If you use an ion exchange softener, a simple hardness test strip will show the zero hardness it produces. I do not know exactly how the Claris system works, so I can't say how to test it. For these newer disposable cartridge systems, there's a fixed amount of water, grains hardness, or graon total minerals that it can remove between replacements or recharges. It's simplest just to use that (calculating the amount of water if the use time is in total mineral content.)
Jim Schulman

ChrisC (original poster)

#10: Post by ChrisC (original poster) »

Thanks Jim. I'm actually not just worried about the cartridges wearing out. One of the main reasons I'm installing the Claris system is that it features a bypass, similar to the ideal 'RO with bypass, post-blended' system you recommend in the FAQ, so that you can adjust the output water. So I'd like to know what I'm getting out in order to set it correctly at the outset.

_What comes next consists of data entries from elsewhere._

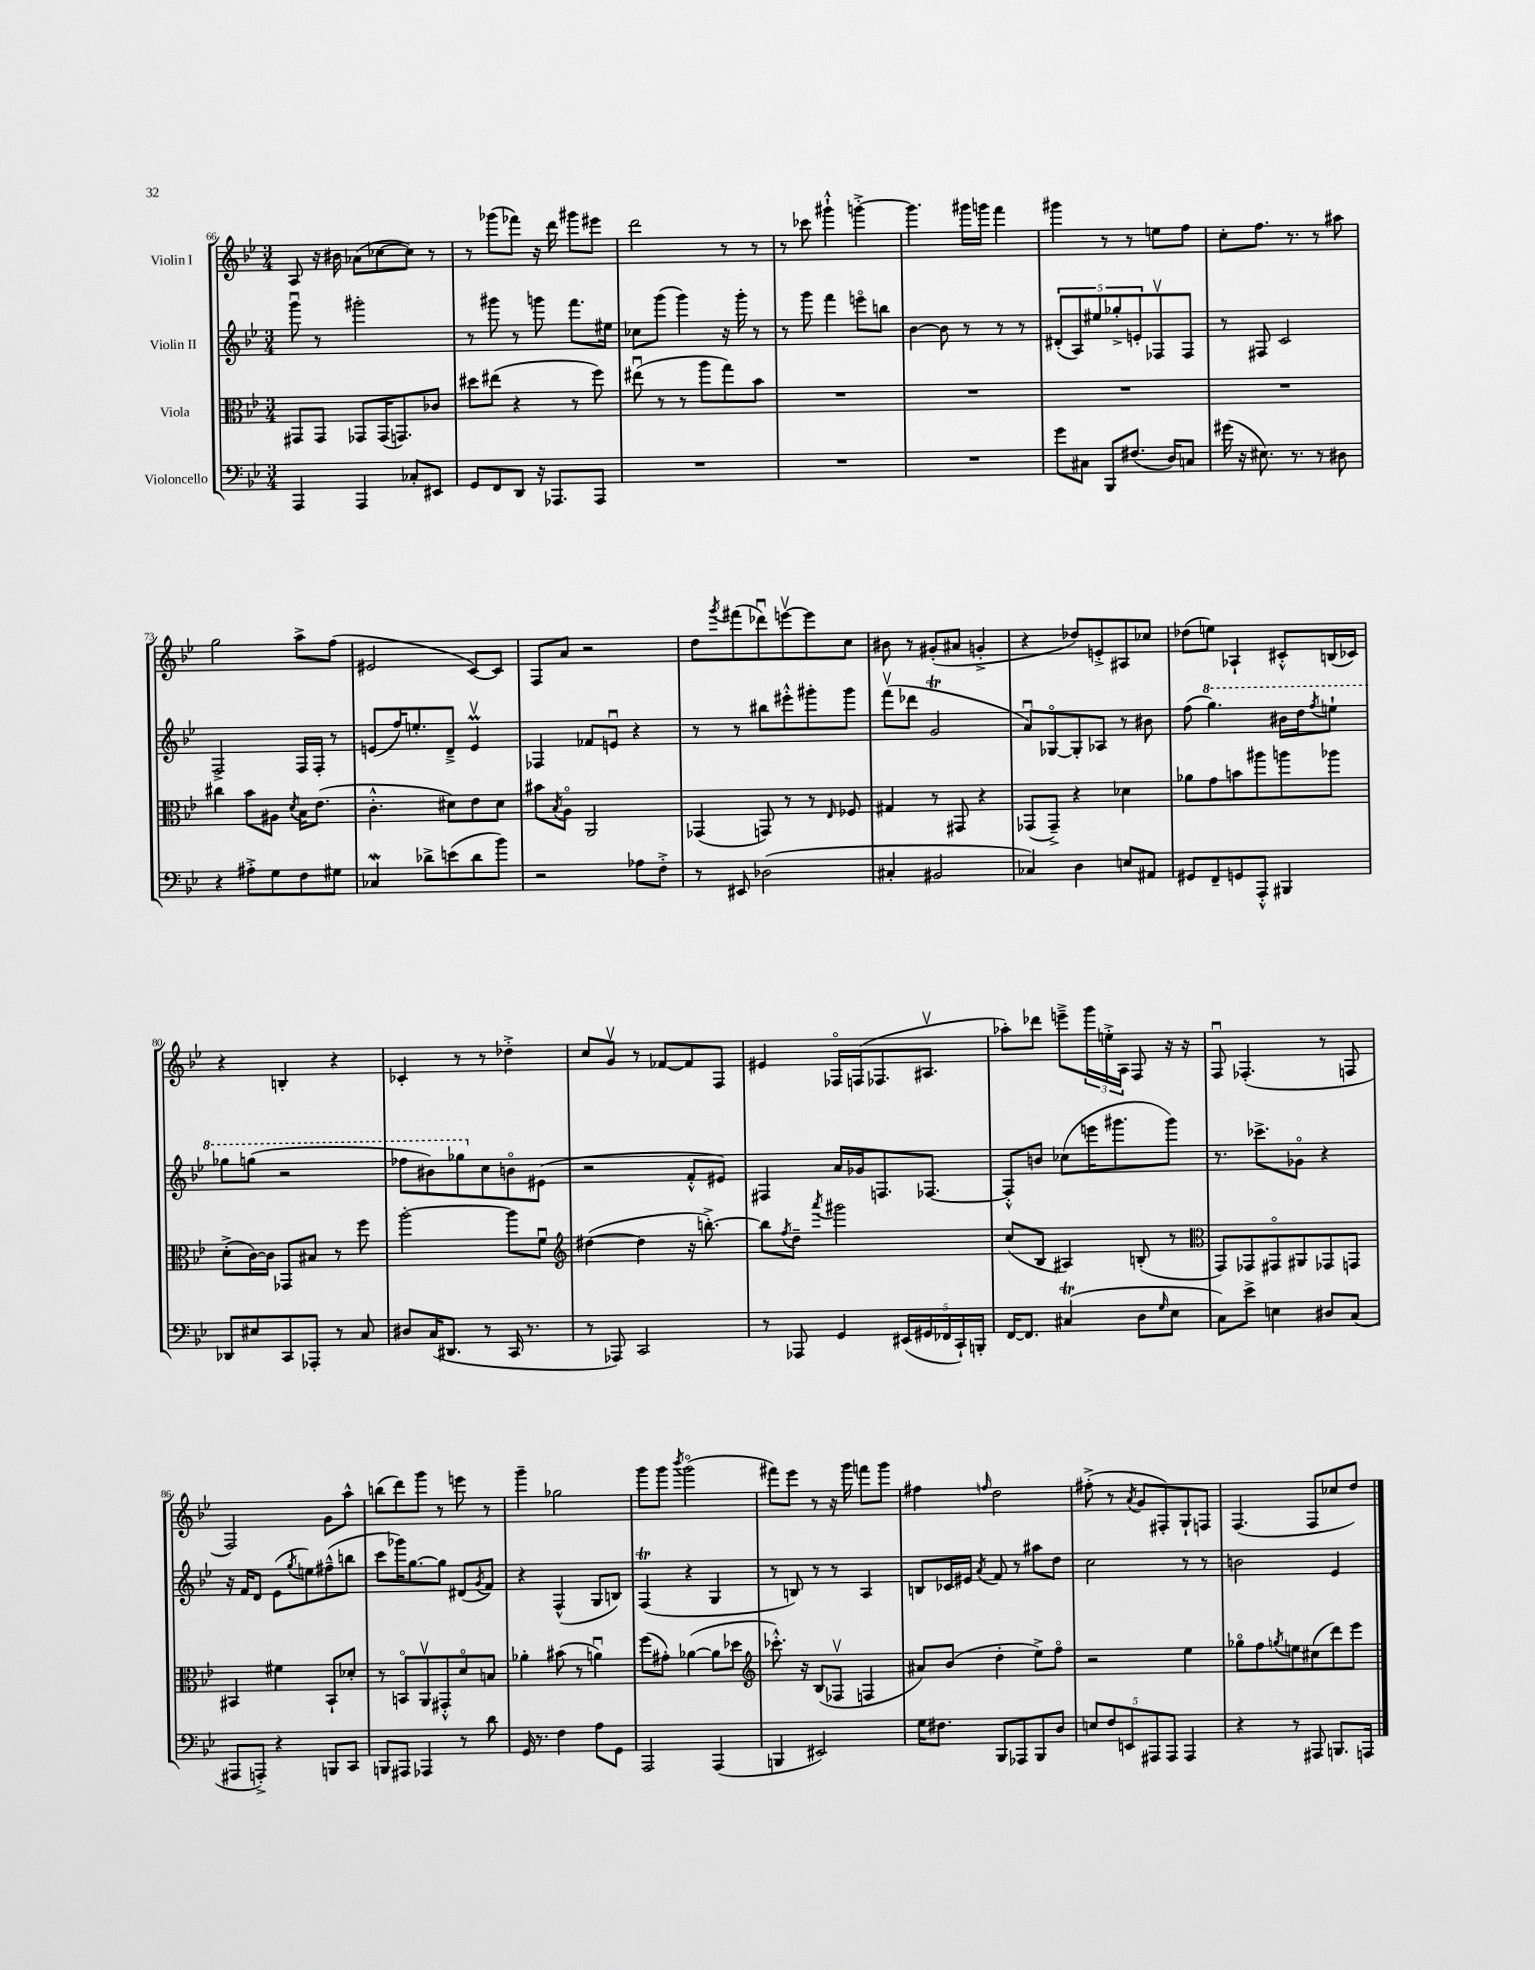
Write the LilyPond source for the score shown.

<<
\new StaffGroup <<
\new Staff = "s0" \with { instrumentName = "Violin I" } {
    \clef treble \key bes \major \numericTimeSignature \time 3/4
    a8 r16 bis'16 aes'8( ces''8~ ces''8) r8 |
    r8 ges'''8( fes'''8) r16 d'''16 gis'''8 eis'''8 |
    d'''2 r8 r8 |
    r8 ces'''8 gis'''4-!-^ g'''4~-.-> |
    g'''4. gis'''16 g'''16 f'''4 |
    gis'''4 r8 r8 e''8 f''8 |
    c''8-. f''8. r8. r8 ais''8 |
    g''2 a''8-> f''8( |
    eis'2 c'8~) c'8 |
    f8 a'8 r2 |
    d''8 \acciaccatura { g'''8 } fis'''8( des'''8\downbow) e'''8~\upbow e'''8 c''8 |
    bis'8 r8 gis'8-.( ais'8 g'4-.-> |
    r4 des''8) e'8-.-> ais8 ces''8 |
    des''8( e''8) aes4-! cis'8-.-^ b16( ces'16) |
    r4 b4-. r4 |
    ces'4-. r8 r8 des''4-.-> |
    c''8 g'8\upbow r8 fes'8~ fes'8 f8 |
    eis'4 fes16\flageolet f16( fes8. ais8.\upbow |
    aes''8-.) des'''8 e'''8---> \tuplet 3/2 { g'''16 e''16-.-> a16 } f8 r16 r16 |
    f8\downbow fes4.-.( r8 f8 |
    f2) g'8 a''8-^ |
    b''8( d'''8) g'''8 r8 e'''8 r8 |
    g'''4-- ges''2 |
    g'''8 g'''8 \acciaccatura { bes'''8 } g'''2\flageolet( |
    fis'''8) ees'''8 r8 r16 g'''16 f'''8 g'''8 |
    fis''4 \grace { f''16 } d''2 |
    fis''8-.->( r8 \acciaccatura { a'8 } g'8 fis8-.) g8-! f8 |
    f4.( f8 ces''8 d''8) \bar "|." |
}
\new Staff = "s1" \with { instrumentName = "Violin II" } {
    \clef treble \key bes \major \numericTimeSignature \time 3/4
    g'''8\downbow r8 gis'''2-. |
    r8 gis'''8 r8 g'''8 f'''8. eis''16 |
    ces''8 g'''8( g'''4) r16 g'''16-. r8 |
    r8 g'''8 f'''4 e'''8\flageolet b''8 |
    bes'4~ bes'8 r8 r8 r8 |
    \tuplet 5/4 { dis'8-.( a8) eis''8 ges''8-.-> e'8-. } fes8\upbow fes8 |
    r8 fis8 c'2 |
    f2-> f16 f16-. r8 |
    e'8( f''16) e''8.-. d'8---> e'4\upbow\prall |
    fes4 fes'8 e'8\downbow r4 |
    r8 r8 bis''8 eis'''8-.-^ gis'''8-. gis'''8 |
    f'''8\upbow( des'''8 g'2\trill |
    a'8\downbow) ges8~\flageolet ges8-. aes8 r8 bis'8 |
    f''8( \ottava #1 g'''4.) bis''16 d'''16 \acciaccatura { f'''8 } e'''8-! |
    ges'''8 g'''8( r2 |
    fes'''8 bis''8) ges'''8 \ottava #0 c''8 b'8\flageolet eis'8( |
    r2 f'8-.-^ eis'8) |
    fis4 a'16 ges'16 f8. fes8.~ |
    fes8-.-^ b'8 ces''8( e'''16 gis'''8. gis'''8) |
    r8. ces'''8.-> ges'8\flageolet r4 |
    r16 f'16 d'8 ees'8( \acciaccatura { g''8 } e''8) fis''8---^( b''8 |
    c'''8 ges'''16) g''8.~ g''8 dis'8( \acciaccatura { g'8 } f'8) |
    r4 f4-^( g8 b8) |
    f4\trill( r4 g4 |
    r8 b8) r8 r8 a4 |
    b8 ces'16 eis'16 \acciaccatura { a'8 } f'8 r8 ais''8 d''8 |
    c''2 r8 r8 |
    b'2 ees'4 \bar "|." |
}
\new Staff = "s2" \with { instrumentName = "Viola" } {
    \clef alto \key bes \major \numericTimeSignature \time 3/4
    gis,8 gis,8 ges,8 ges,16( g,8.) ces'8 |
    dis''8 eis''8( r4 r8 f''8) |
    eis''8\downbow( r8 r8 a''8 g''8) bes'8 |
    R2. |
    R2. |
    R2. |
    R2. |
    cis''4 bes'8 ais8 \acciaccatura { d'8 } bes16 ees'8.( |
    c'4.-.-^ dis'8) ees'8 dis'8 |
    bis'8 \acciaccatura { bes8 } a8\flageolet a,2 |
    ges,4( g,8) r8 r8 \grace { ees16 } fes8 |
    gis4 r8 gis,8 r4 |
    ges,8( ges,8--->) r4 des'4 |
    aes'8 g'8 b'8 ais''8 a''8 aes''8 |
    d'8-.->( c'16~) c'16 ges,8 bis8 r8 f''8 |
    a''2~-. a''8 f'8\downbow |
    \clef treble dis''4~( dis''4 r16 b''8.~-.->) |
    b''8 \acciaccatura { f''8 } d''8-- \acciaccatura { a'''8 } gis'''2 |
    c''8( bes8 ais4) b8-.( r8 |
    \clef alto g,8) ges,8 gis,8\flageolet ais,8 ges,8 g,8 |
    bis,4 fis'4 bis,8-! des'8-. |
    r8 b,8\flageolet a,8\upbow gis,8-.-^ d'8\flageolet b8 |
    aes'4-. bis'8( r8 a'4\downbow) |
    f''8( gis'8-.) aes'4~( aes'8 des''8 |
    \clef treble ces'''8.-.-^) r16 bes8( fes8\upbow f4 |
    ais'8) bes'8( d''4-. ees''8->) f''8\flageolet |
    r2 ees''4 |
    ges''8\flageolet f''8 \acciaccatura { g''8 } e''8 cis''8( d'''8) ees'''8 \bar "|." |
}
\new Staff = "s3" \with { instrumentName = "Violoncello" } {
    \clef bass \key bes \major \numericTimeSignature \time 3/4
    a,,4 a,,4 ces8-. eis,8 |
    g,8 f,8 d,8 r16 aes,,8. aes,,8 |
    R2. |
    R2. |
    R2. |
    g'8 cis8 bes,,8 fis8.( d16) c8 |
    gis'16( r16 eis8.) r8. r8 dis8 |
    r4 ais8-.-> g8 f8 gis8 |
    ces4\mordent des'8-> e'8( des'8 bes'8) |
    r2 aes8 f8-.-> |
    r8 eis,8 des2( |
    cis4-. bis,2 |
    ces4) d4 e8 ais,8 |
    gis,8 f,8-- g,8 a,,8-.-^ bis,,4 |
    des,8 eis8 c,8 aes,,8-. r8 c8 |
    dis8 c16( dis,8. r8 c,16 r8. |
    r8 aes,,8) c,2 |
    r8 aes,,8 g,4 \tuplet 5/4 { eis,16( gis,16 fes,16 c,16-!) b,,16-. } |
    f,16~ f,8. cis4\trill( d8 \grace { g16 } ees8 |
    c8) ees'8-> e4 dis8 c8( |
    ais,,8 a,,8-.->) r4 b,,8 c,8 |
    b,,8 ais,,8 aes,,4 r8 d'8 |
    g,16 r8. f4 a8 g,8 |
    a,,2 a,,4( |
    b,,4 eis,2) |
    g16 fis8. bes,,8 aes,,8 bes,,8 d8 |
    \tuplet 5/4 { e8 f8 e,8 ais,,8 ais,,8 } ais,,4 |
    r4 r8 ais,,8 b,,8. a,,16 \bar "|." |
}
>>
>>
\layout { \context { \Score currentBarNumber = #66 } }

More careful reading of Nicolas' thread here has led me to believe the Hach tests are probably what I need. It has also confirmed that whatever is actually going on inside the Claris, there does seem to be some reduction of both hardness and alkalinity (as well as a slight reduction of TDS).

So I guess my only question left at this point is, if I can get the ideal hardness and alkalinity, but TDS is still higher than ideal, what impact on taste and equipment should I expect?